January 07, 2011
Milk and Nuts: A Cautionary Tale
Creative Director Chris shared an experience with Twitter that shows the value of monitoring your brand, and the cautions of uncensored opinions, online. We originally posted this on our company blog, but it's such a great example that I had to share it here as well. Enjoy!
I like Twitter. I like the random comments, opinions, links and rants.
I like that I feel I know interesting people who I’ve never met in the flesh nor probably ever will.
But it’s a dangerous place. It lulls you into a false sense of (social) security.
It presumes anonymity but in reality it’s fairly easy to identify someone in the ‘real’ world.

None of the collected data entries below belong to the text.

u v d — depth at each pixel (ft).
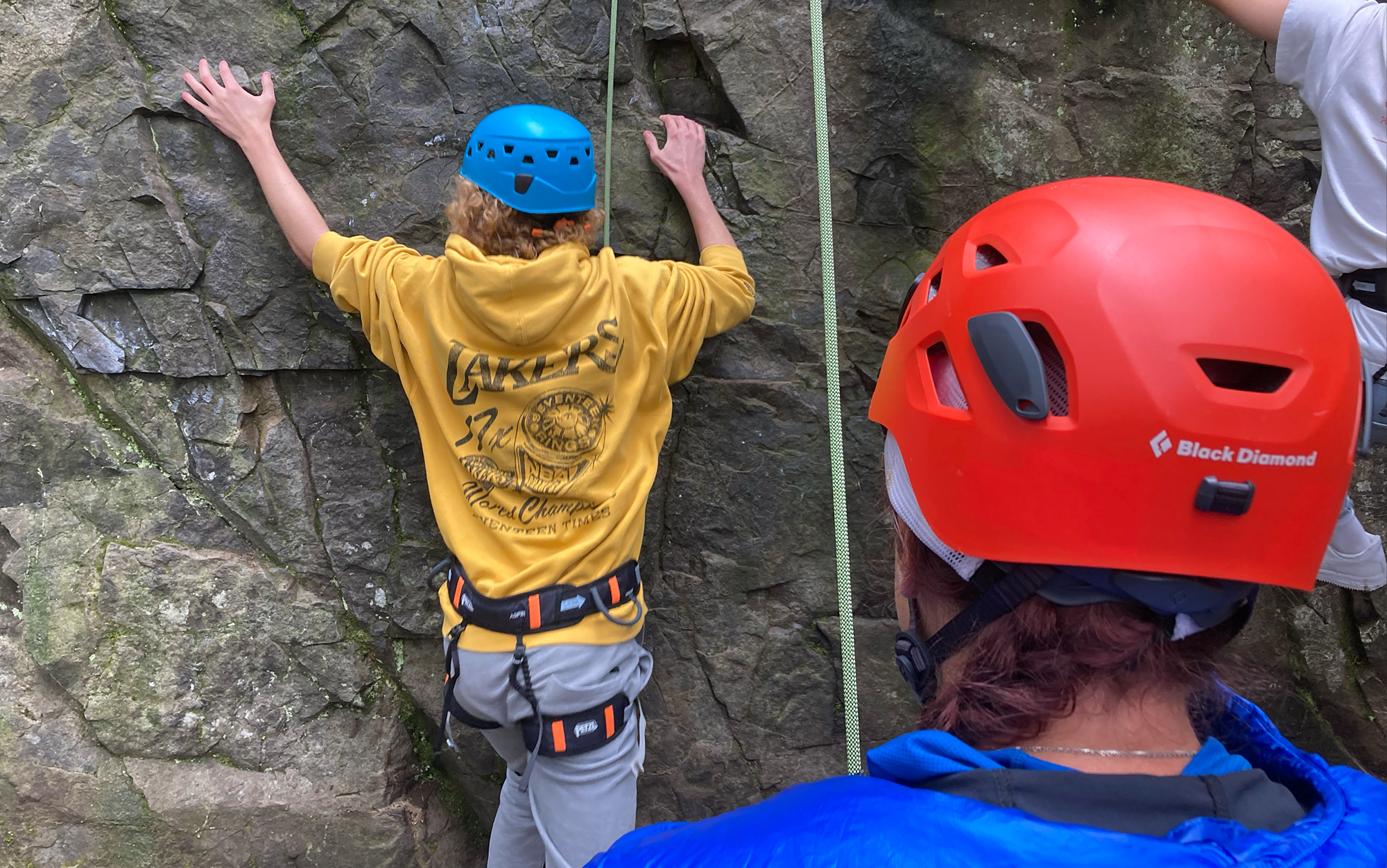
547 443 5.79
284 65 6.69
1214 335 2.06
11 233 6.54
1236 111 7.45
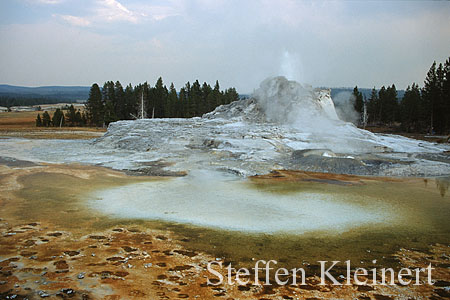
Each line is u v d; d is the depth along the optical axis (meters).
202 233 11.49
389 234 11.71
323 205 15.30
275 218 13.25
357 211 14.41
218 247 10.34
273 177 21.77
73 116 88.00
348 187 19.28
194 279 8.38
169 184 19.28
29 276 8.34
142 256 9.61
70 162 26.28
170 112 81.38
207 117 48.88
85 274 8.48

And because it’s full of people venting spleen about all kinds of topics, it encourages you to join in.
At least it did me.
I tweet on two occasions – when I’m bored and when I’m drunk.
Three if you count when I’m bored AND drunk.
So fuelled with Shiraz and following an hour and a half of X Factor, it was a perfect storm when the latest Cravendale milk ad came on in the ad break.
Now to be clear, I don’t much like the ads. They strike me as an idea applied to the product rather than one extracted from the product.
But they’re not the worst ads on TV by a long chalk and, in terms of my existence, don’t really make much difference.
However I took this particular airing as a chance to tweet (and I paraphrase) ‘Would love to meet the creative team behind the Cravendale ads. I would kick them in the knackers from now till Doomsday.’
And once the thought went out into the Twittersphere I thought no more about it.
However, the following morning there was a reply.
It was from Wieden & Kennedy, the agency behind the Cravendale advertising (actually from their MD Neil Christie) and arguably the most creative ad agency in the world today.
Neil helpfully told me whose knackers I should direct myself to and copied him in on my tweet (Chris Groom @groomster).
Now I’m 6’5” and 18 stone, so potential physical repercussions weren’t particularly the issue. I was incredibly ashamed to have been caught having a go at a fellow creative – particularly as I know how hard this game is without having colleagues turning on each other.
And as I’ve lectured on IPA events about how important creativity is and how to achieve great ideas we have to be prepared to fail with some but stick together.
So I immediately sent an apology.
Chris replied saying that he understood and that he didn’t take it personally.
But it still ate away at me – mainly for the fact I’d been an idiot and insulted someone I don’t even know, poor bloke.
So a couple of days later, as retribution for threatening his genitalia, I sent Chris a parcel with some plums, nuts and cheese balls. All potential substitutes in a Viz-style way.
He received it graciously.
This event has caused me to reconsider my relationship with Twitter. And to be considerably more circumspect before spouting my vitriol.
As I footnote, I confessed this to my wife who told me that she really liked the Cravendale ads.
So the David Ogilvy-ism was right ‘The consumer is not a moron, she is your wife.’
Except that my wife married me, so in this case the jury’s still out.